Cryptocurrency accounts have a premium attached to them while there has been an overall increase in the sale prices of hacked financial details on the dark web.
You may have often wondered how data stolen by hackers is sold online, and how much it eventually costs. There is a marketplace at work for it on the dark web, an underbelly of the internet where anonymity rules and access remain largely untraceable. Data privacy and cybersecurity research firm Privacy Affairs has released the latest Dark Web Price Index 2021. It shows how the average cost of stolen personal information has fluctuated year on year. There is a price tag attached to everything, including your stolen credit card details, digital payment accounts, cryptocurrency wallets, social media accounts, streaming services, forged passports, and potent malware.
Financial details and payment tools remain popular. These include credit cards, digital payment services, and cryptocurrency accounts. The latter, in particular, has gained popularity over the past year or so. Cloned credit cards fetch hackers around $25 ( ₹1,883) per card. Within this bucket, some hold a premium. A Mastercard or Visa card with PIN access costs $25 each and that of American Express $35. Credit cards with an account balance of up to $1000 fetch as much as $150. Those with a balance of up to $5000 can get $240 on the dark web.
“Notable corporations and organizations like NASA, McDonald’s, Microsoft, T-Mobile, Lockheed Martin, even cybersecurity companies FireEye and SolarWinds have all been victims to serious breaches in 2020 alone,” says security researcher Zachary Ignoffo in the report.
The researchers at Privacy Affairs compared the dark web market prices of these stolen details with those of last year. There has been an increase across the board. The most has been a $55 price hike for stolen online banking logins with a minimum of $2000 in the account. The price now is $120 each, compared with $65 last year.
Within the credit card category, prices vary according to the country the card has been issued in. A hacked global credit will fetch $35 while that issued in the UK $20. An Israeli credit card will fetch $65. Stolen PayPal accounts fetch between $14 and $340, depending on the balance.
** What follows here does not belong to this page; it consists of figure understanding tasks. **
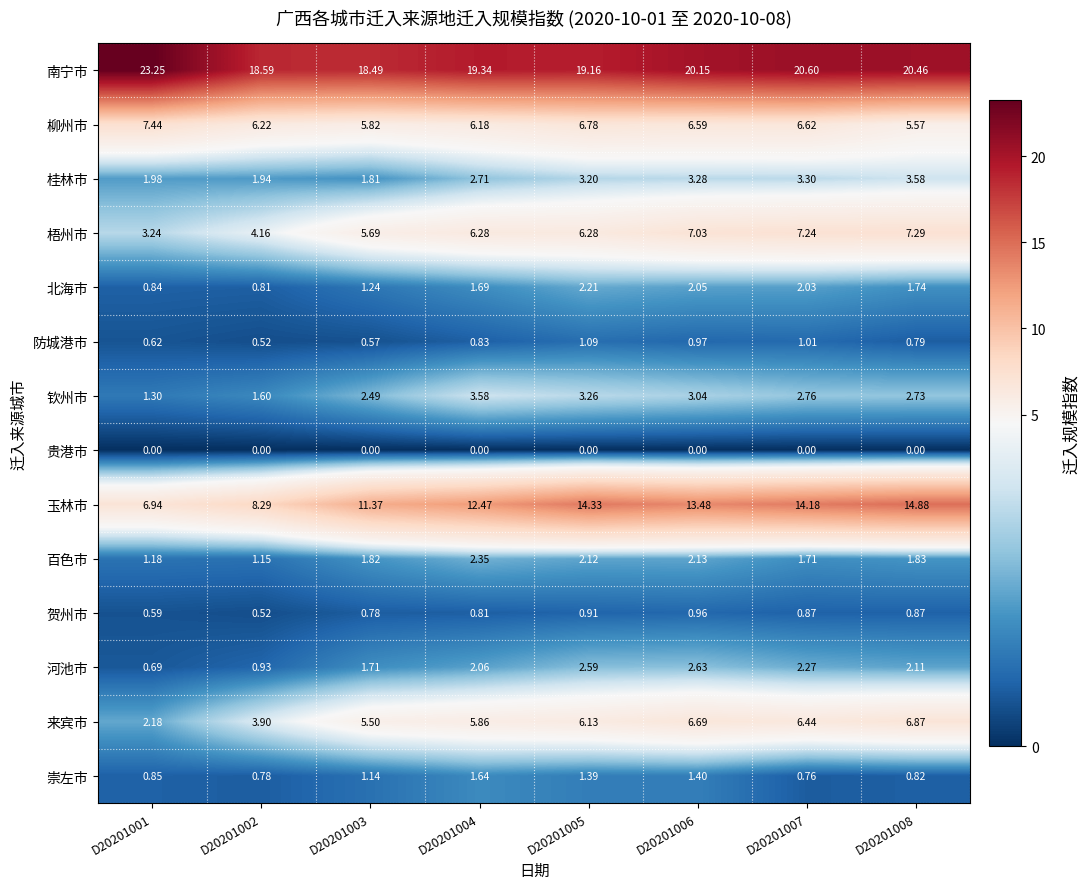

Rank the series at D20201006 from lowest to highest value.

贵港市, 贺州市, 防城港市, 崇左市, 北海市, 百色市, 河池市, 钦州市, 桂林市, 柳州市, 来宾市, 梧州市, 玉林市, 南宁市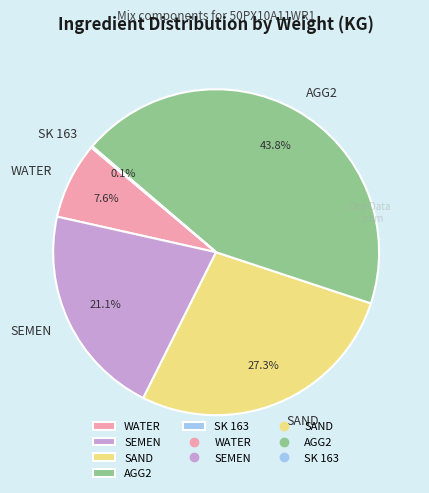

What is the largest slice in the pie chart?

AGG2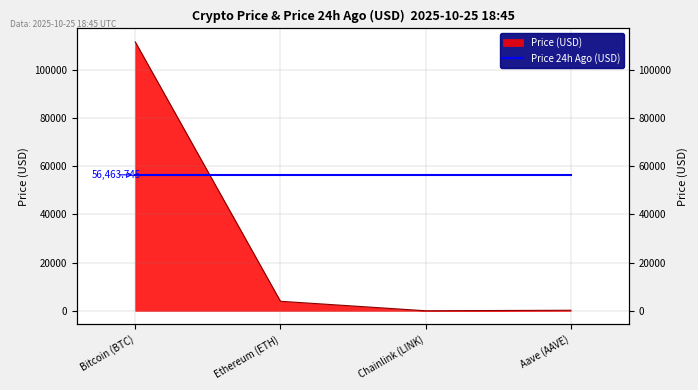

The chart shows a value of 5649.0 at Ethereum (ETH). True or false?

False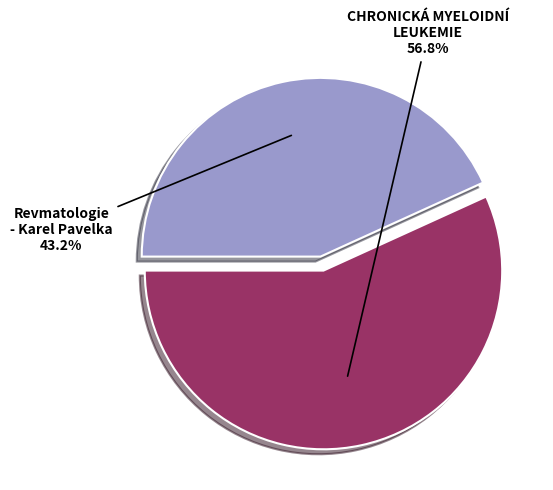

What is the total percentage of CHRONICKÁ MYELOIDNÍ LEUKEMIE and Revmatologie - Karel Pavelka?

100.0%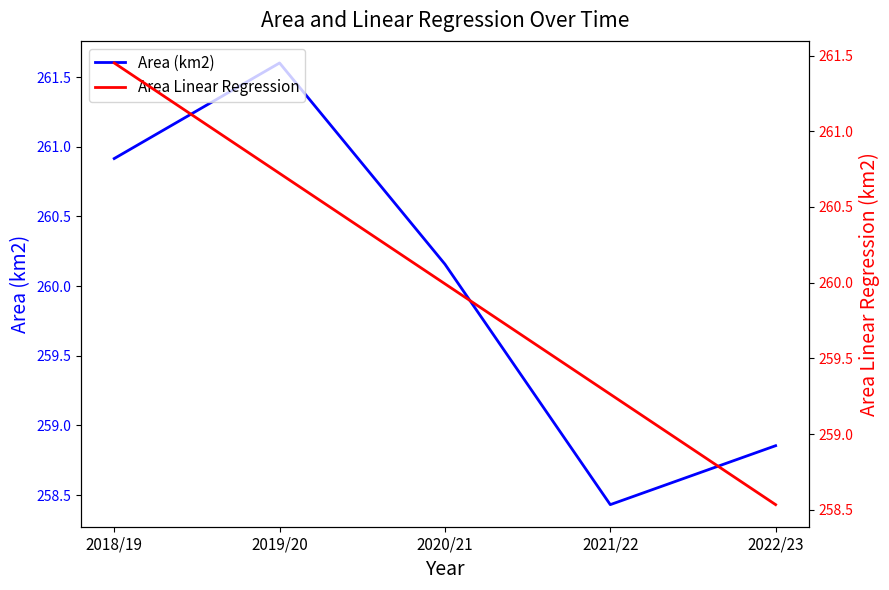

Which has a higher value, 2022/23 or 2020/21?

2020/21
Cryptocurrency accounts have a premium attached to them. A hacked Coinbase verified account fetches around $610. The values attached with Kraken verified ($810), Cex.io verified ($710) and Crypto.com verified ($300) are significantly higher. The crypto accounts were not valued last year and have been for the first time included in the Dark Web Price Index.
Social media accounts fetch a significant amount of money on the dark web. A hacked Facebook account fetches $65 while that of Instagram $45 and Twitter $35. A Gmail account linked to all Google services and the attached payment methods as well fetches $80 each.
There has been a slight reduction in the prices of hacked social media accounts, compared with last year. A Facebook account, for instance, is fetching $10 lesser now. The same is true about online subscriptions. Netflix (a 1-year subscription) costs $44 while that of Adobe Creative Cloud $160. eBay, as a shopping platform, may not be very popular in India, but an account on the website with a good reputation is fetching as much as $1000 each.
Certain malware products are fetching higher prices compared with 2020. Malware for Android devices now fetches $900 per 1,000 installs, compared to $300 last year. Premium malware across a variety of computing including Windows computers, and smart devices now costs $5000. “For every 1,000 installs, hackers stand to steal tens of thousands of dollars,” says Ignoffo.
The popular methods for sneaking in malware on systems continue to be fake online casino popups, social media networks, and websites that promise free software downloads.